Dollar Continues to Climb Higher and Markets Turn Bullish Before The Bell

stock market report

The dollar has remained broadly buoyed. The narrow trade-weighted DXY dollar index edged out a two-day peak at 91.71, returning focus to recent three-month highs at 92.82-85. The dollar lifted out of a two-day low at 92.27 yesterday with the sputtering tone on equity markets — despite solid corporate earnings reports and renewed pledges from Fed Chair Powell of ongoing ultra-accommodative monetary policy — serving to drum up a degree of safe have demand for the greenback.

Sentiment improves somewhat as the European morning session wore on, with U.S. equity index futures tracking moderate gains in European stock markets. Oil prices also lifted out of lows, which at the nadir were nearly 6% down on the highs seen on Monday. The dollar index is set for its best weekly gain in four weeks. Longer-dated U.S. Treasury yields lifted, the 10-year yield rising over 3 bp from lows near 1.30%.

Despite Fed Chair Powell’s inflation-is-transitory, tapering-remains-distant signaling, investors have been vacillating between optimism based on vaccination success and ongoing stimulus, against the rapid Delta-variant driven global spread of new Covid cases, which is even threatening new restrictions being taken in Europe despite the advancing vaccination rate there.
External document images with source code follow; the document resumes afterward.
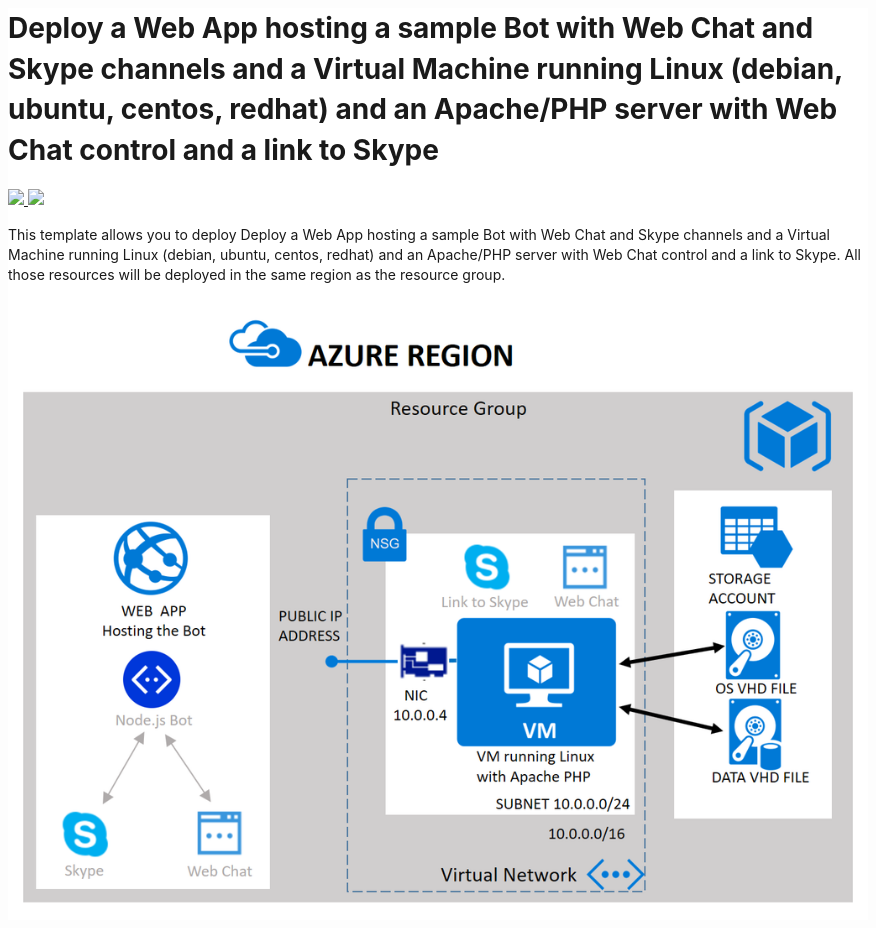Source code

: # Deploy a Web App hosting a sample Bot with Web Chat and Skype channels and a Virtual Machine running Linux (debian, ubuntu, centos, redhat) and an Apache/PHP server with Web Chat control and a link to Skype

<a href="https://portal.azure.com/#create/Microsoft.Template/uri/https%3A%2F%2Fraw.githubusercontent.com%2Fflecoqui%2Fazure%2Fmaster%2Fazure-quickstart-templates%2F101-samplebot-webchat%2Fazuredeploy.json" target="_blank">
    <img src="http://azuredeploy.net/deploybutton.png"/>
</a>
<a href="http://armviz.io/#/?load=https%3A%2F%2Fraw.githubusercontent.com%2Fflecoqui%2Fazure%2Fmaster%2Fazure-quickstart-templates%2F101-samplebot-webchat%2Fazuredeploy.json" target="_blank">
    <img src="http://armviz.io/visualizebutton.png"/>
</a>


This template allows you to deploy  Deploy a Web App hosting a sample Bot with Web Chat and Skype channels and a Virtual Machine running Linux (debian, ubuntu, centos, redhat) and an Apache/PHP server with Web Chat control and a link to Skype. All those resources will be deployed in the same region as the resource group.

![](https://raw.githubusercontent.com/flecoqui/azure/master/azure-quickstart-templates/101-samplebot-webchat/Docs/1-architecture.png)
Bond bulls remained in control yesterday with yields extending lower after Fed Chair Powell’s day 2 testimony didn’t necessitate any course correction. Ongoing curve flattening trades helped knock longer-dated rates sharply lower again to test the levels seen last Thursday that had not been seen since February. The 10- and 30-year yields fell over 5 bps to intraday nadirs of 1.297% and 1.9199%, respectively.

Momentum and technicals added to the move. Wall Street was generally weaker, but losses were pared. Big tech weighed on the NASDAQ which dropped over -1% before recovering to close only -0.12% in the red. The S&P 500 was off -0.14% and the Dow was down -0.11%. Powell again stressed the acceleration in prices has been a function of reopenings and bottlenecks but assured if inflation remains persistently firm, the Fed will act. The heavy data slate was mixed, with a record high on the Empire State index, firmer than expected jobless claims and trade prices, and slightly disappointing industrial production.

Today’s calendar features June retail sales, expected to fall -0.8% overall from the previous -1.3% outcome, and flat from -0.7% on an ex-auto basis. May business inventories are seen rising 0.6% from -0.2% in April. The preliminary July University of Michigan consumer sentiment index likely improved to 86.0 from 85.5 in June. May TIC flow data are also on tap.

The earnings calendar features reports from HDFC Bank, Schwab, State Street, and Kansas City Southern.